The test_file() method will then give an overall printout of all the tests made, and list which passed, which gave warnings, and which were skipped. You can also run the test from inside RStudio: at the top-right you should see “Run Tests”–if you click on it, it will start an entirely new work session, and source the file to test it. This is the best way to use these testing files.

This stand-alone work session approach means it is important to make the test file stand-alone: the file should source the code you want to test, and load any needed libraries, before running the testing code.

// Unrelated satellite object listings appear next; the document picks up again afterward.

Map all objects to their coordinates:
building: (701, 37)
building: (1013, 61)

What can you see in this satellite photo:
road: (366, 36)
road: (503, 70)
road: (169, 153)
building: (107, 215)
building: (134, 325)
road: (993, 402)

You can finally make an entire directory of these testing files, and run them all at once with test_dir(). The usual way to store the files is in a tests/testthat/ directory inside your project. You can then have a tests/testthat.R file that runs test_dir() on the tests/testthat/ directory. The testthat package is designed to allow for including unit testing in an R package, but we are repurposing it for general projects here.

Once you have your unit testing all set up, you can work on your project, and then run the unit tests to see if you broke anything. Even more important, if you are working with a collaborator, you can both run unit tests to ensure you have not broken something that someone else was counting on! Furthermore, you can use the test code as a reference for how the code should be used, and what the expected output is. For any reasonably complex project, having test code can be of enormous benefit.

In principle, if you are writing code to figure out why something is not working as expected, you should put that code in your testing folder so that you can run it again later, ensuring that any bug you fixed will stay fixed moving forward.